Gestern berichteten die Medien über den neuen über tausend Seiten starken Ernährungsbericht des Bundesamtes für Gesundheit. Auch Blogs berichten darüber. Über siebzig Studien stellen fest, was wir bereits wissen: Die Schweizerinnen und Schweizer essen zu viel und zu fett und bewegen sich zu wenig. Im Zentrum von möglichen Massnahmen stehen – wen es überrascht, kann meine alten Adidas “Zürich” haben – Präventionskampagnen die uns Sensibilisieren und endlich umdenken lassen sollen. Sofort hebt auch das Lamento über die geringen Mittel an, die dafür zur Verfügung stehen, und die – auch hier: wen wunderts – in keinem Verhältnis stehen zu den sogenannten “volkswirtschaftlichen Kosten”, welche durch Fettleibigkeit verursacht werden.
Auch ich bin – ich gebe es zu – regelmässig Opfer meiner Gelüste. Seit ich mir meinen bescheidenen Wohlstand erarbeitet habe, lebe ich nach dem Motto: “Lieber Genossenes bedauern, als bedauern nichts genossen zu haben.” Bewegung bekomme ich sicher auch zu wenig, obwohl die Botschaft der Präventionskampagnen bei mir durchaus angekommen ist. Sollen darum tatsächlich drastische Massnahmen wie kompliziertere Deklarationsvorschriften oder gar Werbeverbote ergriffen werden, wie gestern verschiedentlich vorgeschlagen wurde? Will man auch in diesem Bereich dazu übergehen, den Menschen vor sich selber zu schützen? Vielleicht hilft tatsächlich nur eine drastische Massnahme, aber eine, welche die Selbstbestimmung der Menschen ernst nimmt.
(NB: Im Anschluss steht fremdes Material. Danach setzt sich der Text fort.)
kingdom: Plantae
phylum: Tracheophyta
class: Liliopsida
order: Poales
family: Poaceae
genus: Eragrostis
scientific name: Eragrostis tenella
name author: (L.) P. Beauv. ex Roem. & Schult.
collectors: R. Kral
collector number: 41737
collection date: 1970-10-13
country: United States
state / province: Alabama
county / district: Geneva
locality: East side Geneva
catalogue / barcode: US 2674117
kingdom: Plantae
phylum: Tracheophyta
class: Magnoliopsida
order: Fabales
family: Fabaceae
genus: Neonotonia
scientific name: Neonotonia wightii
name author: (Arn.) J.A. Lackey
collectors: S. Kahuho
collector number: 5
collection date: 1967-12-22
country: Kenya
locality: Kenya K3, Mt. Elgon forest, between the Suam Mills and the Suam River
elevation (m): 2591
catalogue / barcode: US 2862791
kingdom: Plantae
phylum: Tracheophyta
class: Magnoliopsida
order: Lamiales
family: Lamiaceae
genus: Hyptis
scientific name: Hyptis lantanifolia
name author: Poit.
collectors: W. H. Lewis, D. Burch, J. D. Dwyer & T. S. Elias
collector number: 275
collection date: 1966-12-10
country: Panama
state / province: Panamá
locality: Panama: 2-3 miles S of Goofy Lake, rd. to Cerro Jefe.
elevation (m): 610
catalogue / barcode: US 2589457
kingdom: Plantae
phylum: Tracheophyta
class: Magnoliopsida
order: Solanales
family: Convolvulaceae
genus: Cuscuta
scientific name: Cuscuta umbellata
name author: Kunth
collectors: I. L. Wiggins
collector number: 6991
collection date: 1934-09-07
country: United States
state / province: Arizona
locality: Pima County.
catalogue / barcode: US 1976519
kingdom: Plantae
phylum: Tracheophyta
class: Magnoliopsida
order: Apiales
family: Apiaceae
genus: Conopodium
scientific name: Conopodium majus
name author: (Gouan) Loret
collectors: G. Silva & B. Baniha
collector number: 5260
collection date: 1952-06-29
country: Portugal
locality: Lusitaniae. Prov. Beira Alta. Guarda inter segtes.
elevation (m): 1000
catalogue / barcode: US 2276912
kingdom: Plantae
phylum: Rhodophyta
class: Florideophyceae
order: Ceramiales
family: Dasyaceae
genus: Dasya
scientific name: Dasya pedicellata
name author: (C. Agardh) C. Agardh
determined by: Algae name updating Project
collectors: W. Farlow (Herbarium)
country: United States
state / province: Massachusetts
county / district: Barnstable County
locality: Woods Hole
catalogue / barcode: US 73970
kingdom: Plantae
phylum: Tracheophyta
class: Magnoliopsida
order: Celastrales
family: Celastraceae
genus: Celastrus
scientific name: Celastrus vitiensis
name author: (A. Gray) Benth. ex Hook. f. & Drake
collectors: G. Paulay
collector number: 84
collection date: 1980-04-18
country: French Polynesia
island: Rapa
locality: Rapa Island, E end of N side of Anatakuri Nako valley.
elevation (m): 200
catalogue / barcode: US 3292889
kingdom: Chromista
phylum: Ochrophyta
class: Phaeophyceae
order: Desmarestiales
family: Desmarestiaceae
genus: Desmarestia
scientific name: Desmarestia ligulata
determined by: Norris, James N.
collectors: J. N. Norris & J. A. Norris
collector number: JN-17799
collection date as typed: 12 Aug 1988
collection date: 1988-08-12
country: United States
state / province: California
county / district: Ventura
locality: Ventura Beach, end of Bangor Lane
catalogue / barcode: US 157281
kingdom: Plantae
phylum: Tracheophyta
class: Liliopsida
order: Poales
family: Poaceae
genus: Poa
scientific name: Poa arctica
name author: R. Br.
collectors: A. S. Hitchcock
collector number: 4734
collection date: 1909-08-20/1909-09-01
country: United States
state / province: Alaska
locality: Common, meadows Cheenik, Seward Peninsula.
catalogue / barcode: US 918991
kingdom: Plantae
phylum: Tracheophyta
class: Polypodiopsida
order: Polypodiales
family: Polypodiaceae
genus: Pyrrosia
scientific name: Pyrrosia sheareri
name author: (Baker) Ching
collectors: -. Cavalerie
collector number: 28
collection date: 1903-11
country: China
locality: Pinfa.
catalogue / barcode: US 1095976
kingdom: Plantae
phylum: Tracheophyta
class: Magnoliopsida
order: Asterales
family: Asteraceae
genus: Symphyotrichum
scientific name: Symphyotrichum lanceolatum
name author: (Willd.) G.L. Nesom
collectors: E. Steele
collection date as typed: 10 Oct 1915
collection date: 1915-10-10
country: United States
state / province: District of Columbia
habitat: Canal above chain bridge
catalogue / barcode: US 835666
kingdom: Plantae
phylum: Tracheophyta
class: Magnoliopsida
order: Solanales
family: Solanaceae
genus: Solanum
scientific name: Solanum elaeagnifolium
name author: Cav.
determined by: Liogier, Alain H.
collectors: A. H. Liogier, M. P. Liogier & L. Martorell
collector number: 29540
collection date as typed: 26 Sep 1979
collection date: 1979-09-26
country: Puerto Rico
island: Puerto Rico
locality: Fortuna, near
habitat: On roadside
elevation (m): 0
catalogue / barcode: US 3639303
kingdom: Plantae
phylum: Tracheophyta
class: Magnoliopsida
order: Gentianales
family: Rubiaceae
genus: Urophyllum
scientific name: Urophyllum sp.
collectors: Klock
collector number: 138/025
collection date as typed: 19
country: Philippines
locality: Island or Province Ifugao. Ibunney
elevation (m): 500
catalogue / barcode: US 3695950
Ich versichere Ihnen – geschätzte Leserin, geschätzter Leser, dass die Berücksichtigung der Fettleibigkeit bei der Berechnung der Krankenkassenprämien umgehend zu sportlicheren Menschen und trendigen Gemüsesuppen (füllen den Magen!) führen werden. Ich jedenfalls habe mich für diesen Fall schon nach neuen Joggingschuhen umgeschaut.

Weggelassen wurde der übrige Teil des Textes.